- CONSEGNE:
1 - Riscrivi il testo sulle pepite d'oro tra "Nel corso della" e "Victoria in Australia.", inclusi, mettendo "enorme" al posto di "gigantesco".
2 - Traduci in inglese questa frase del testo sulle pepite d'oro: "Il record della pepita d'oro più grande appartiene ad un gigantesco blocco d'oro di ben 97 kg, questa enorme pepita è stata trovata nel 1869 nei pressi di Moliagul una piccola località nello stato di Victoria in Australia."
3 - Scrivi il seguito del testo sulle pepite d'oro, partendo dopo l'ultima frase riportata.

- BLOCCO DI TESTO:
Le pepite d’oro sono da sempre il sogno di ogni cercatore d’oro, sia che si tratti di cercatori professionisti o semplici appassionati il ritrovamento di una pepita d’oro è il momento magico di questa attività che ripaga degli sforzi fatti.
I cercatori d’oro si differenziano dalla attività mineraria aurifera che utilizza metodi e mezzi industriali, il cercatore d’oro di solito opera presso i fiumi e torrenti alla ricerca del cosiddetto oro alluvionale armato di un setaccio o in alcuni casi con di metal detector con il quale scansiona i letti dei torrenti in secca e le zone circostanti.
Nel corso della storia ci sono anche stati eccezionali ritrovamenti di pepite d’oro fuori misura che hanno reso ricchi i fortunati cercatori, in alcuni casi questi ritrovamenti hanno scatenato delle vere e proprie corse all’oro nelle zone dove sono state rinvenute grandi pepite.
Il record della pepita d’oro più grande appartiene ad un gigantesco blocco d’oro di ben 97 kg, questa enorme pepita è stata trovata nel 1869 nei pressi di Moliagul una piccola località nello stato di Victoria in Australia.
A questa eccezionale pepita fu dato il nome di Welcome Stranger e fu venduta all’epoca per 9000 sterline, una cifra che corrisponde a 3 milioni di dollari considerando il prezzo con il quale si compra oro attualmente.
Questo luogo dell’Australia è conosciuto per essere stato nel XIX secolo un importante bacino di oro alluvionale capace di attrarre migliaia di minatori che lavorarono per anni in questa zona mineraria aurifera.

- MATERIALE FORNITO:
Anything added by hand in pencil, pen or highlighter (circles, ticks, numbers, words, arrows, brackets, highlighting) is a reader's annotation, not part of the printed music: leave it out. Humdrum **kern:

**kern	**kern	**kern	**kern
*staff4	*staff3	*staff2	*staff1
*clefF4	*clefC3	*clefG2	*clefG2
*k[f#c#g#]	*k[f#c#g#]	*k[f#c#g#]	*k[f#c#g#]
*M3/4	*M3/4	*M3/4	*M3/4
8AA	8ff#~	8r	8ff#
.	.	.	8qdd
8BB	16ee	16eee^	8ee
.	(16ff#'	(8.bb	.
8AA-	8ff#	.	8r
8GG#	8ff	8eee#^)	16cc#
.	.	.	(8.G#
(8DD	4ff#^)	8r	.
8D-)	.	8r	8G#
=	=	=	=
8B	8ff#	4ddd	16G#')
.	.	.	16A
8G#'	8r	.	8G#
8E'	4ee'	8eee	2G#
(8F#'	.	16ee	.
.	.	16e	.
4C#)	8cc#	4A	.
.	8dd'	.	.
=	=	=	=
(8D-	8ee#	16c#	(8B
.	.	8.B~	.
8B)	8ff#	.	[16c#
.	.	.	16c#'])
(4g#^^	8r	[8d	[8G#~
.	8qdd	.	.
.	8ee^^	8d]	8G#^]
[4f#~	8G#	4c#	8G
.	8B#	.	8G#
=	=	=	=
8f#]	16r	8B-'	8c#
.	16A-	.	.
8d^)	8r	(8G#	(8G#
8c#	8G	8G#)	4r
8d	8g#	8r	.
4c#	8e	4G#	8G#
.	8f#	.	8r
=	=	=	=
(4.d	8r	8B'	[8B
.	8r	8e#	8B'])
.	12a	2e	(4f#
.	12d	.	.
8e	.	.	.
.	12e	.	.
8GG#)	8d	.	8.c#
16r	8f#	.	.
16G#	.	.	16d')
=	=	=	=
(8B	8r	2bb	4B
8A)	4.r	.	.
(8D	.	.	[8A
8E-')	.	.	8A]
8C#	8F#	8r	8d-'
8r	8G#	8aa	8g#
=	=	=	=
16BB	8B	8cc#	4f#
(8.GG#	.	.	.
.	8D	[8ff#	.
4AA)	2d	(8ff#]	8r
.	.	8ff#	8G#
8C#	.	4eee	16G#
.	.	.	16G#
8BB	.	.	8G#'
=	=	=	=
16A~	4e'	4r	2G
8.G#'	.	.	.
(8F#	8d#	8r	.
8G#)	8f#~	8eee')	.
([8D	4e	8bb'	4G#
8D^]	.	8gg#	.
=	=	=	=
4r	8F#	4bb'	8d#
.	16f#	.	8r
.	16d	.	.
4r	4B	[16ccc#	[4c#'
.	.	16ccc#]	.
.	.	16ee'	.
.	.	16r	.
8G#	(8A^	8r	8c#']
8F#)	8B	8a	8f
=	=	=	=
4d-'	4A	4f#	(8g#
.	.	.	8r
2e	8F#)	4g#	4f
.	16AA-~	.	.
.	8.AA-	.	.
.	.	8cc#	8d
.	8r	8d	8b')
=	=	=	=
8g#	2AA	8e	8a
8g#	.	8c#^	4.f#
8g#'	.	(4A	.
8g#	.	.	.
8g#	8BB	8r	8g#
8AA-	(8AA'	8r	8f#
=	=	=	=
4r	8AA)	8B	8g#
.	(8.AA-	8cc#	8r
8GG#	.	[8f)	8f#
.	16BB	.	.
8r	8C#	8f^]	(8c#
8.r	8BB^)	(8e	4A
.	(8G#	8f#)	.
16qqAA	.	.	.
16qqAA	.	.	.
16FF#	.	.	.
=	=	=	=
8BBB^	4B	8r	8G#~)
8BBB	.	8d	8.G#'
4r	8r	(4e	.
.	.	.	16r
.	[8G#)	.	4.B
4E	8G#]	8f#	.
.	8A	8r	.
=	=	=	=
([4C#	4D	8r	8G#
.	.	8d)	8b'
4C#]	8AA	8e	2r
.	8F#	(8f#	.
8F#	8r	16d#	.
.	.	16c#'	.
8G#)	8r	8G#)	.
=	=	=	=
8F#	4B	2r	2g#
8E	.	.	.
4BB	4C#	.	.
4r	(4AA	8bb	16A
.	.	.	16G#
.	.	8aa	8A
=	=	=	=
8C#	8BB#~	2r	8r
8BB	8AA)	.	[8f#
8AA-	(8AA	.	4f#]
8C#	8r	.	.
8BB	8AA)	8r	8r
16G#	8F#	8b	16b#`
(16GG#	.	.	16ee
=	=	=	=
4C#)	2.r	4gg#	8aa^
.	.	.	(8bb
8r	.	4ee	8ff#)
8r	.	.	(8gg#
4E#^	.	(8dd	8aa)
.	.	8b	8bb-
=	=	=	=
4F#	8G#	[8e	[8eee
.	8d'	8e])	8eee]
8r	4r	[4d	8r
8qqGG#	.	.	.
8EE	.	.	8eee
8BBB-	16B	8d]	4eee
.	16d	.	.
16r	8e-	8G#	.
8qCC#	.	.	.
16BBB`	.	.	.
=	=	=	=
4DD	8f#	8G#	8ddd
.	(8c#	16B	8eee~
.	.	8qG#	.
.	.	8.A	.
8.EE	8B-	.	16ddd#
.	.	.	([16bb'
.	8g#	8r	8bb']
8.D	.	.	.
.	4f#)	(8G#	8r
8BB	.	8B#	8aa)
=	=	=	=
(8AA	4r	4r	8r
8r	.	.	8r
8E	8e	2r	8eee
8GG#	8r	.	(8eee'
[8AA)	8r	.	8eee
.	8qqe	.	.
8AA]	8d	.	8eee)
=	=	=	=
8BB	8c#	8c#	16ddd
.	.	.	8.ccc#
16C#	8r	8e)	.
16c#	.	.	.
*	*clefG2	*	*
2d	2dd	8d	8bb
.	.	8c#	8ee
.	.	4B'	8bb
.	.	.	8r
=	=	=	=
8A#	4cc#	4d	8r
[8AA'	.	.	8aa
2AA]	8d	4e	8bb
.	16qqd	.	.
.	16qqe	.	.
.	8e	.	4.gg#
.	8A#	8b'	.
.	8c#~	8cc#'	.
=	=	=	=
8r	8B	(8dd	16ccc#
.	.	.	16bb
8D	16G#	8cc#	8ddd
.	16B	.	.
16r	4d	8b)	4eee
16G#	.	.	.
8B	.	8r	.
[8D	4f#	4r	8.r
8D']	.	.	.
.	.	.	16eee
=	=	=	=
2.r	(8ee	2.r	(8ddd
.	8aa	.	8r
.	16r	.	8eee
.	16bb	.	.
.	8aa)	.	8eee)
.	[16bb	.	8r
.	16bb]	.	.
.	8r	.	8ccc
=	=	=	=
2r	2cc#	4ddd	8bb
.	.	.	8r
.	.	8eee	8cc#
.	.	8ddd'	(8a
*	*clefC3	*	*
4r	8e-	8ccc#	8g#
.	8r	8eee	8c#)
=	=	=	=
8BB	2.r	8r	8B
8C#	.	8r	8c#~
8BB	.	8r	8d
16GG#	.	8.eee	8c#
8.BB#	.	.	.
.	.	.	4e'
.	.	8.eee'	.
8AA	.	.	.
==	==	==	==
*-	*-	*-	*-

- RISPOSTE PER CONSEGNA:
1 -
Nel corso della storia ci sono anche stati eccezionali ritrovamenti di pepite d’oro fuori misura che hanno reso ricchi i fortunati cercatori, in alcuni casi questi ritrovamenti hanno scatenato delle vere e proprie corse all’oro nelle zone dove sono state rinvenute grandi pepite.
Il record della pepita d’oro più grande appartiene ad un enorme blocco d’oro di ben 97 kg, questa enorme pepita è stata trovata nel 1869 nei pressi di Moliagul una piccola località nello stato di Victoria in Australia.

2 - The record for the largest gold nugget belongs to a gigantic block of gold weighing a full 97 kg; this enormous nugget was found in 1869 near Moliagul, a small locality in the state of Victoria in Australia.

3 -
Ritrovamenti come questo hanno indotto migliaia di persone in tutto il mondo ad intraprendere questo genere di attività sia come professione sia come hobby, nonostante la maggioranza dei cercatori d’oro riescano a trovare solo piccole quantità d’oro anche dopo molte ore di lavoro, la ricerca dell’oro alluvionale è una pratica che permette di trascorrere giornate all’aperto in mezzo alla natura in luoghi molto spesso incontaminati.
La ricerca dell’oro alluvionale senza mezzi industriali è anche una pratica perfettamente sostenibile per l’ambiente in quanto non provoca danni o inquinamento alla natura.
Per separare le piccole parti d’oro dal resto del materiale presente nei fiumi vengano utilizzati vari strumenti che variano a seconda dei casi i più utilizzati sono il canaletto e la balea, utilizzando questi mezzi con i movimenti giusti si ottiene la separazione delle particelle d’oro.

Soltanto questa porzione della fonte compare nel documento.